### WHAT IS REQUIRED
Please translate this sentence from the article on the school defibrillator rescue into Spanish: "Canandaigua Elementary has a volunteer group of about a dozen staffers trained to cope with disasters."

### GIVEN PASSAGE
"School staffers save life with portable defibrillator." July 12, 2007. NYSUT: A Union of Professionals. www.nysut.org
NYSUT - A Union of Professionals
  
 

School staffers save life with portable defibrillator

 

AED defibrillator logoThis story's ending never gets old: Another life was saved because of an Automated External Defibrillator and a speedy response by NYSUT members.

Before May 2 became "an incredible day and a miracle," as Canandaigua Teachers Association member Shelley Sossong later called it, it was a morning for working on writing skills. Sossong's fifth-graders in the Finger Lakes school silently worked on their essays when she noticed one of her students slowly slumping out of his seat.

"Out of the corner of my eye, I saw my student tipping," Sossong recounted.

Luckily, he landed on a pile of foam mats instead of the hard floor. When Sossong rushed to his side, his body gulped for air.

Cognizant that the boy had a heart condition, Sossong knew she needed help - fast. She sent students running in all directions to assemble members of the school's emergency response team, which included school nurse Cecelia Munn.

Canandaigua Elementary has a volunteer group of about a dozen staffers trained to cope with disasters.

### DATA PROVIDED

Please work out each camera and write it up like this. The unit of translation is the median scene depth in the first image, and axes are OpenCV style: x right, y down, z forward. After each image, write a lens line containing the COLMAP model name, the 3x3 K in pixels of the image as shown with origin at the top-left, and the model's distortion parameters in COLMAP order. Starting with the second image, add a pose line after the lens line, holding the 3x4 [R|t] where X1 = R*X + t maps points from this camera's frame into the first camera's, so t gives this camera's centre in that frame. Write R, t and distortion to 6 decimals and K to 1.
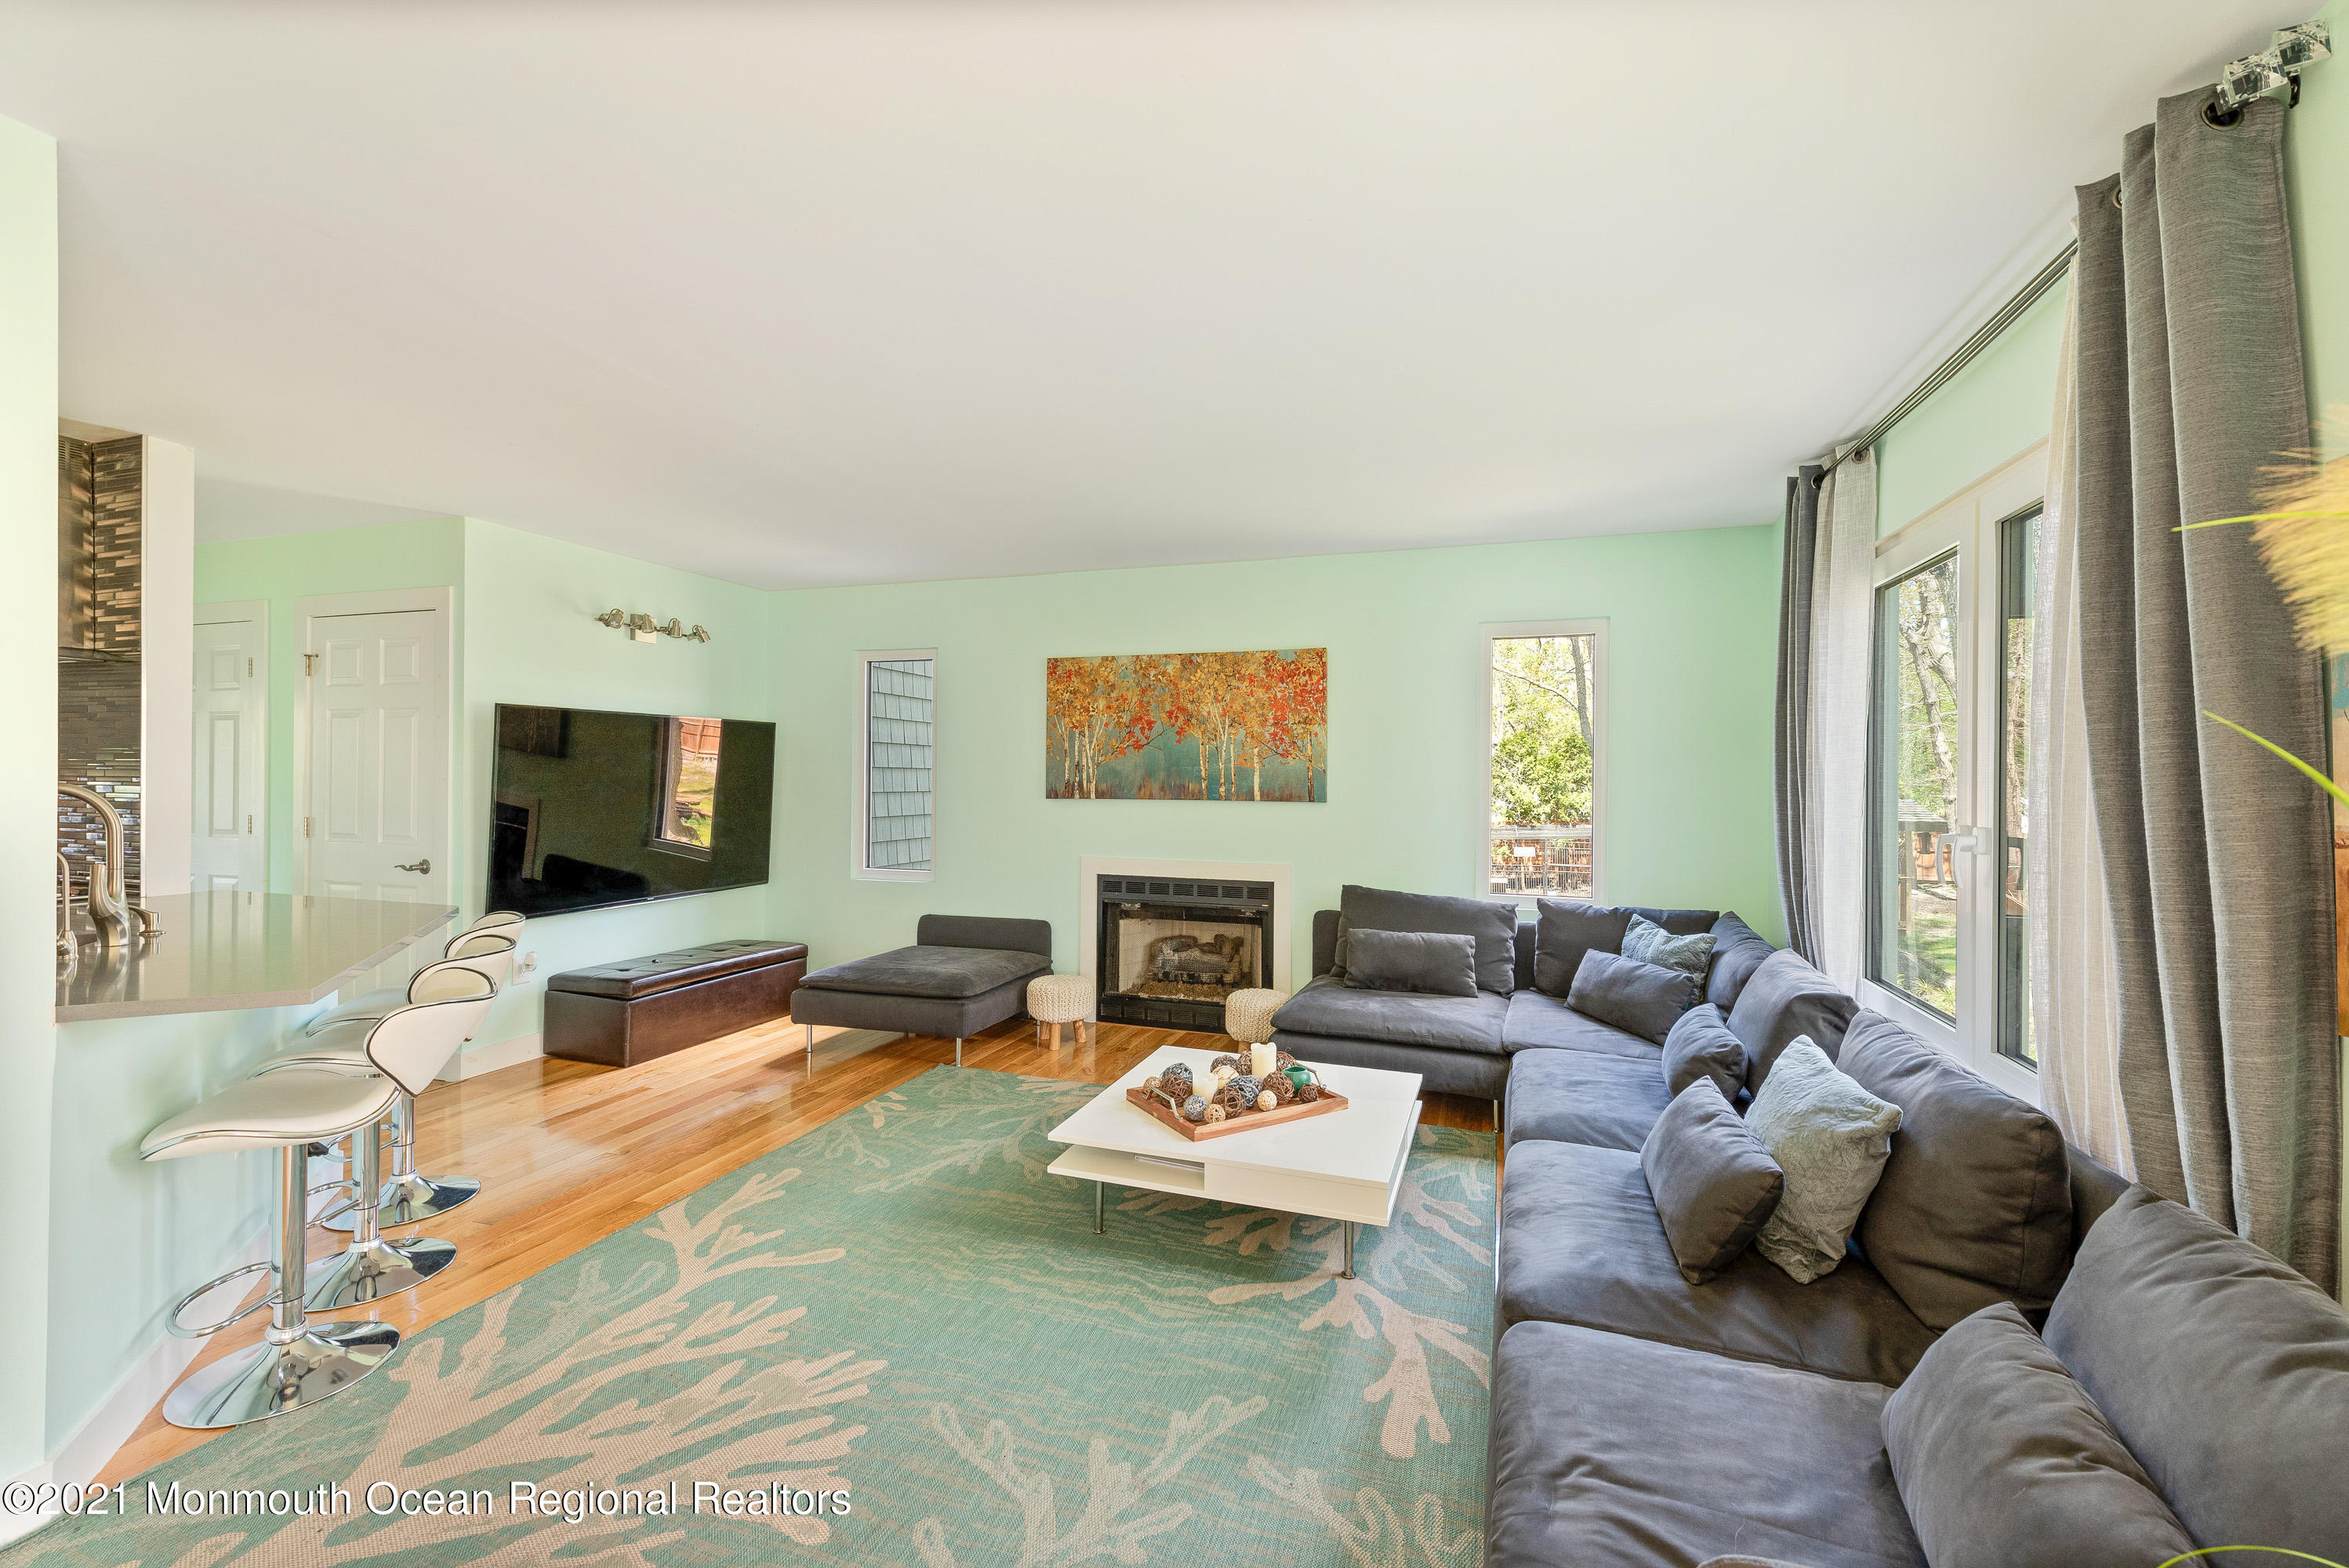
lens RADIAL K [[972.2, 0, 1174.6], [0, 972.2, 782.3], [0, 0, 1]] dist [0.013954, -0.000486]
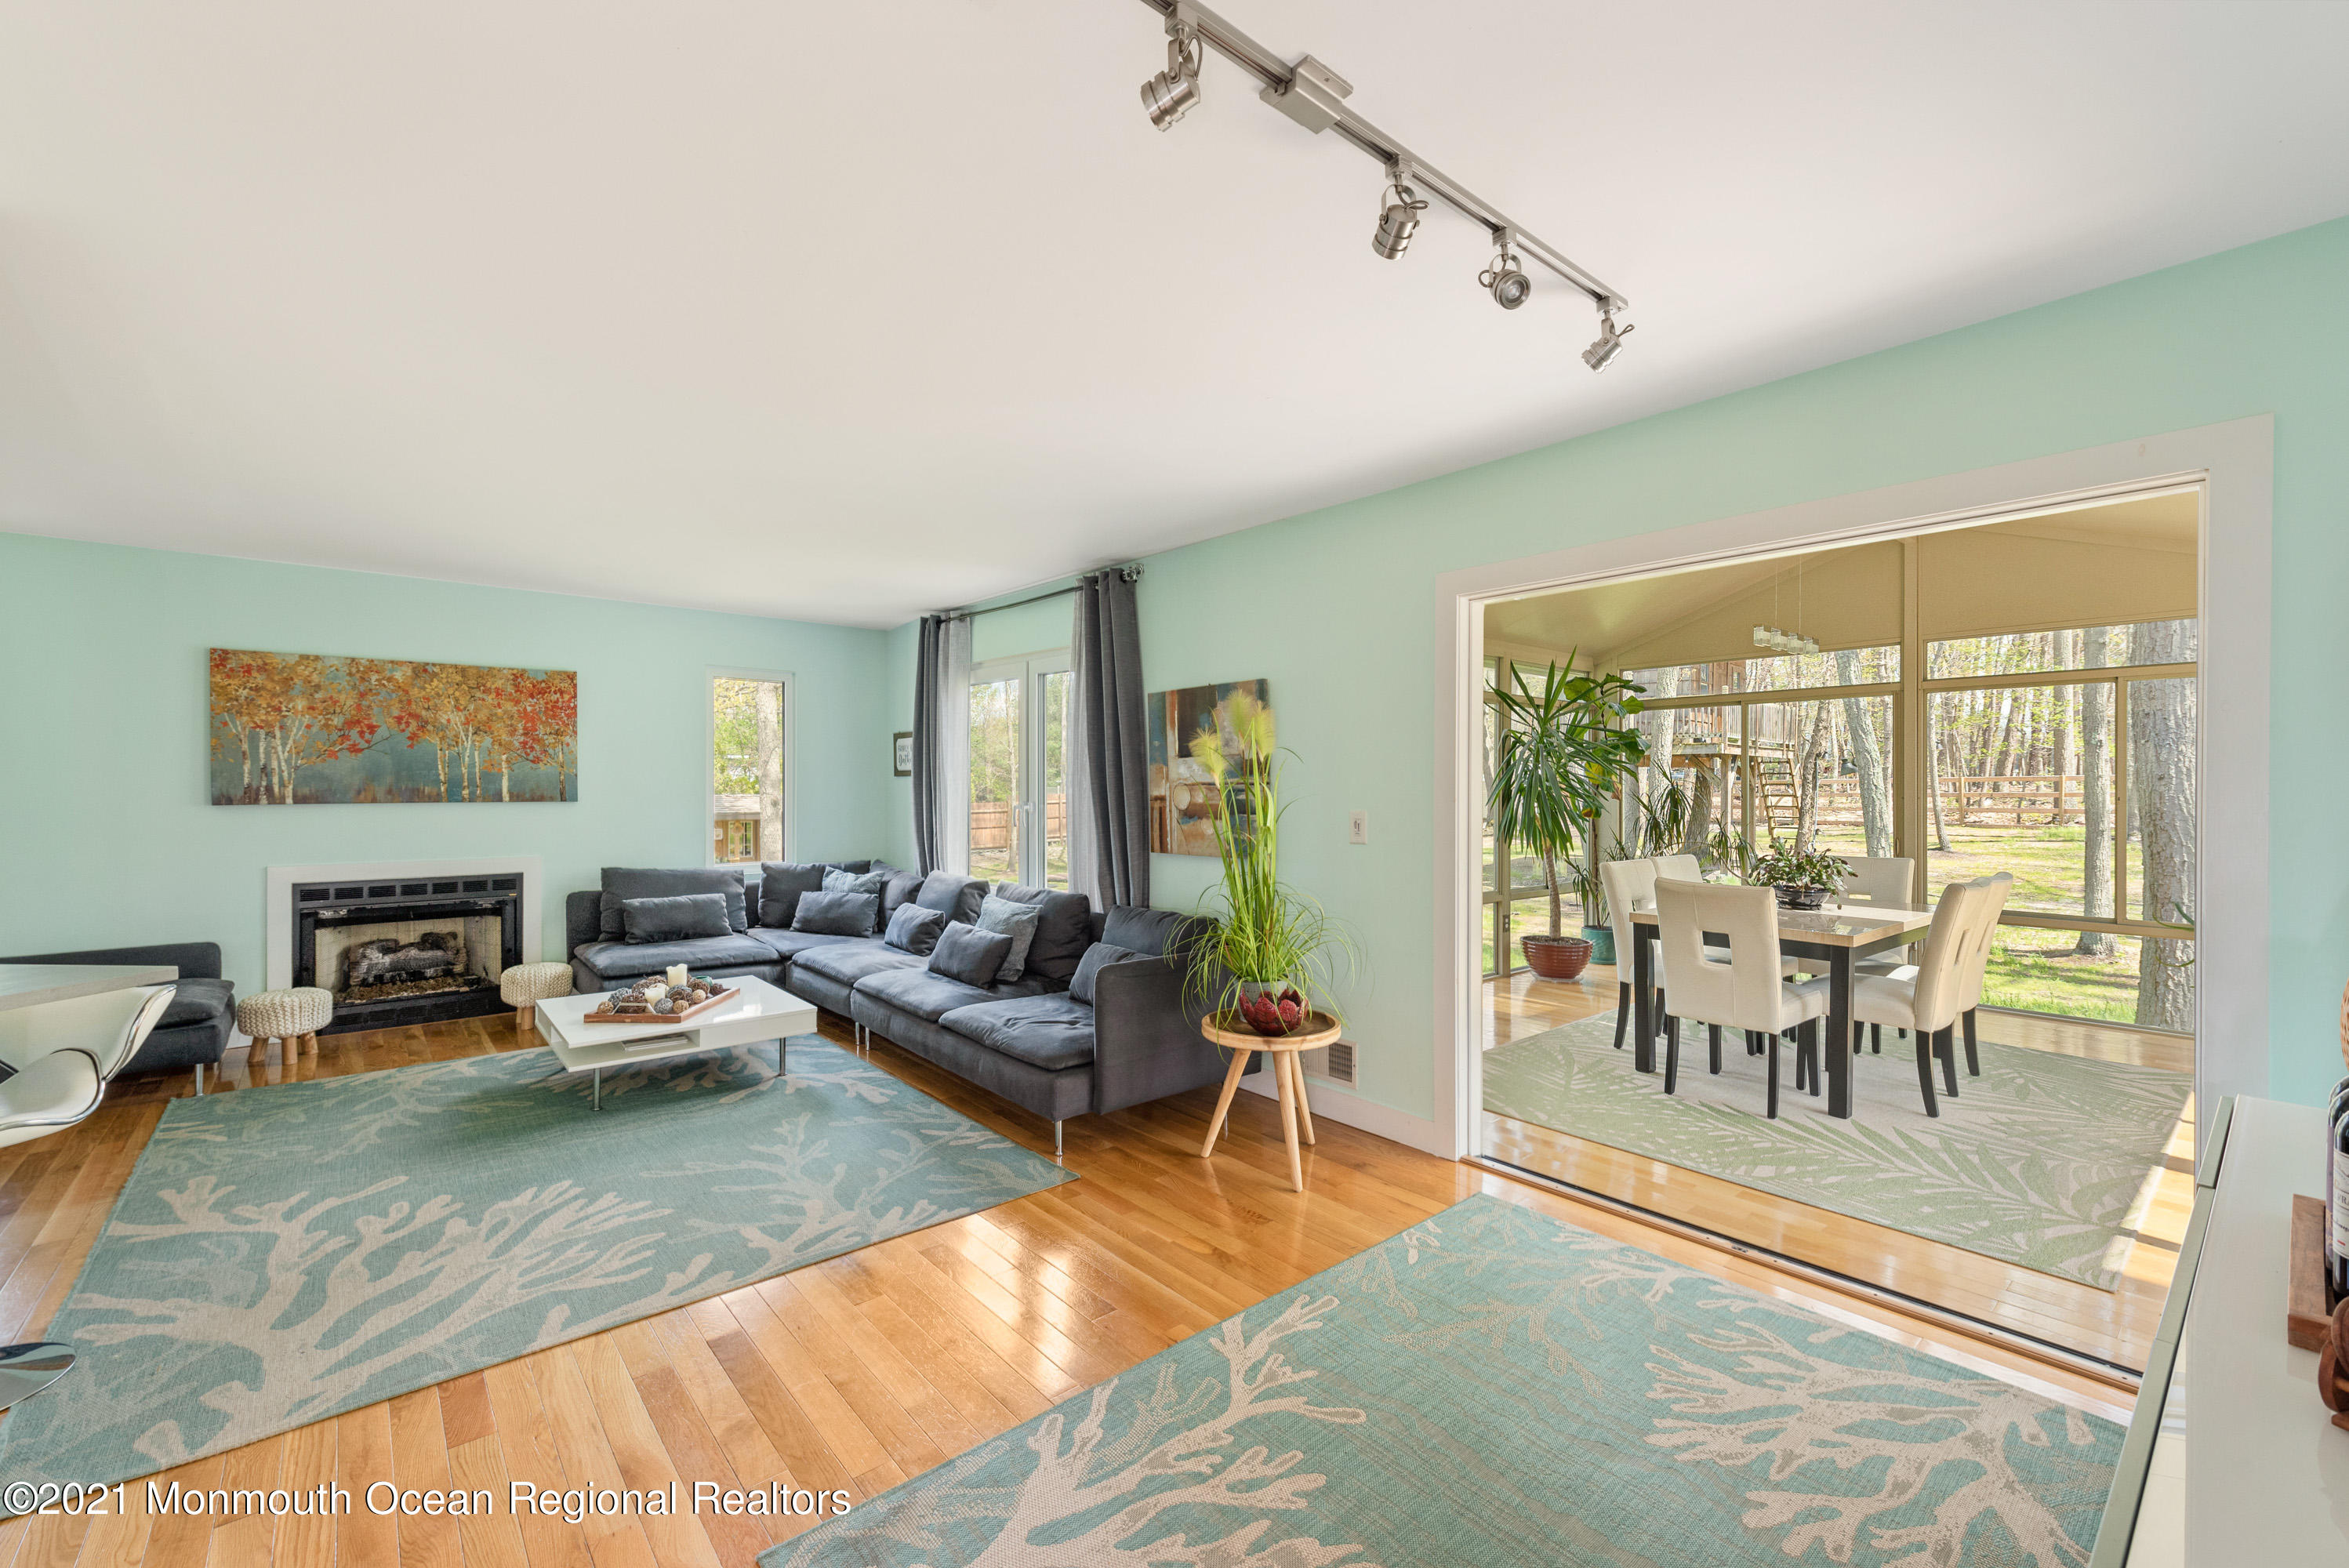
lens RADIAL K [[972.2, 0, 1178.0], [0, 972.2, 784.6], [0, 0, 1]] dist [0.013954, -0.000486]
pose [[0.511626, -0.007066, 0.859179, -0.495613], [0.005425, 0.999973, 0.004994, -0.002074], [-0.859191, 0.002106, 0.511650, -0.246825]]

### OUTPUT OF THE EXERCISE
Canandaigua Elementary cuenta con un grupo de voluntarios de alrededor de una docena de empleados capacitados para hacer frente a desastres.